> SOURCE DOCUMENT
◆ ◆ ◆
In this tutorial, you’ll learn how to use Pandas to count unique values in a groupby object. The Pandas .groupby()
method is an essential tool in your data analysis toolkit, allowing you to easily split your data into different groups and perform different aggregations to each group.
By the end of this tutorial, you’ll have learned how to count unique values in a Pandas groupby object, using the incredibly useful .nunique()
Pandas method. If you only want to find unique values, check out how to use the Pandas unique method.
The Quick Answer: Use .nunique()
to Count Unique Values in a Pandas GroupBy Object
Table of Contents
Loading a Sample Dataframe
If you want to follow along with this tutorial, feel free to load the sample dataframe provided below by simply copying and pasting the code into your favourite code editor.
Let’s dive right in:
import pandas as pd
df = pd.read_csv('https://raw.githubusercontent.com/fivethirtyeight/data/master/college-majors/women-stem.csv')
print(df.head())
This returns the following dataframe:
# Rank Major_code Major Major_category Total Men Women ShareWomen Median
# 0 1 2419 PETROLEUM ENGINEERING Engineering 2339 2057 282 0.120564 110000
# 1 2 2416 MINING AND MINERAL ENGINEERING Engineering 756 679 77 0.101852 75000
# 2 3 2415 METALLURGICAL ENGINEERING Engineering 856 725 131 0.153037 73000
# 3 4 2417 NAVAL ARCHITECTURE AND MARINE ENGINEERING Engineering 1258 1123 135 0.107313 70000
# 4 5 2418 NUCLEAR ENGINEERING Engineering 2573 2200 373 0.144967 65000
This dataset is provided by FiveThirtyEight and provides information on women’s representation across different STEM majors.
◆ ◆ ◆
> DATASET CONTENT
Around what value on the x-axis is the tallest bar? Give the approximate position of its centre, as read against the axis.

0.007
◆ ◆ ◆
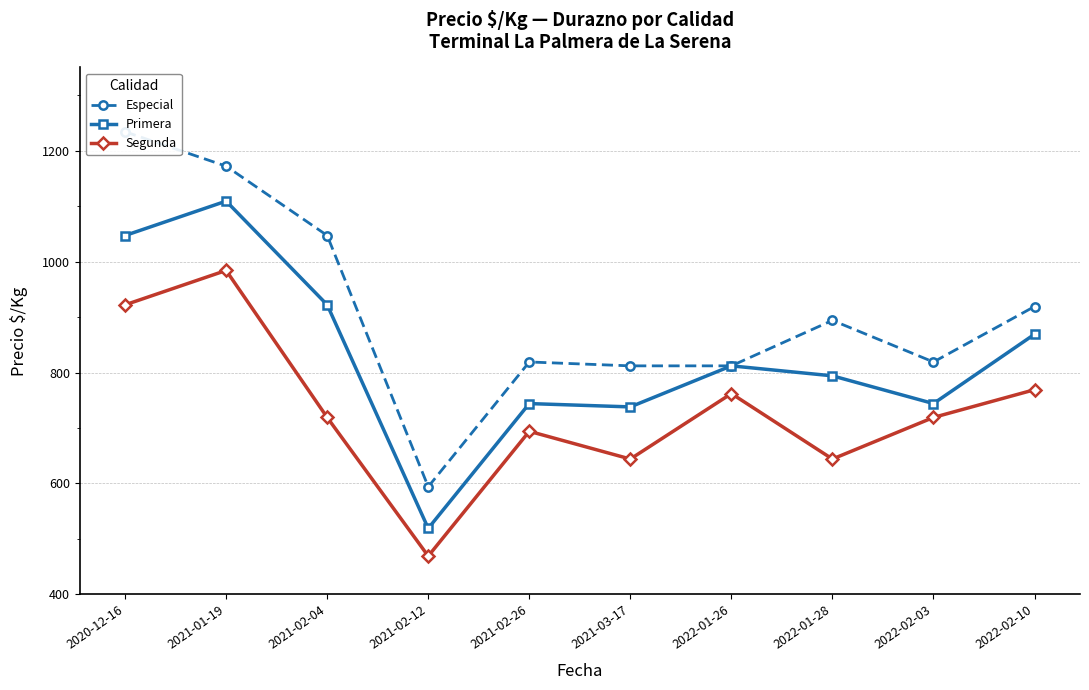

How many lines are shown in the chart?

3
◆ ◆ ◆
> WORK TO BE COMPLETED
Write out the entire pandas tutorial word for word. Work from the pandas tutorial alone and leave the lines aside.

> SOLUTION TO THE EXERCISE
In this tutorial, you’ll learn how to use Pandas to count unique values in a groupby object. The Pandas .groupby()
method is an essential tool in your data analysis toolkit, allowing you to easily split your data into different groups and perform different aggregations to each group.
By the end of this tutorial, you’ll have learned how to count unique values in a Pandas groupby object, using the incredibly useful .nunique()
Pandas method. If you only want to find unique values, check out how to use the Pandas unique method.
The Quick Answer: Use .nunique()
to Count Unique Values in a Pandas GroupBy Object
Table of Contents
Loading a Sample Dataframe
If you want to follow along with this tutorial, feel free to load the sample dataframe provided below by simply copying and pasting the code into your favourite code editor.
Let’s dive right in:
import pandas as pd
df = pd.read_csv('https://raw.githubusercontent.com/fivethirtyeight/data/master/college-majors/women-stem.csv')
print(df.head())
This returns the following dataframe:
# Rank Major_code Major Major_category Total Men Women ShareWomen Median
# 0 1 2419 PETROLEUM ENGINEERING Engineering 2339 2057 282 0.120564 110000
# 1 2 2416 MINING AND MINERAL ENGINEERING Engineering 756 679 77 0.101852 75000
# 2 3 2415 METALLURGICAL ENGINEERING Engineering 856 725 131 0.153037 73000
# 3 4 2417 NAVAL ARCHITECTURE AND MARINE ENGINEERING Engineering 1258 1123 135 0.107313 70000
# 4 5 2418 NUCLEAR ENGINEERING Engineering 2573 2200 373 0.144967 65000
This dataset is provided by FiveThirtyEight and provides information on women’s representation across different STEM majors.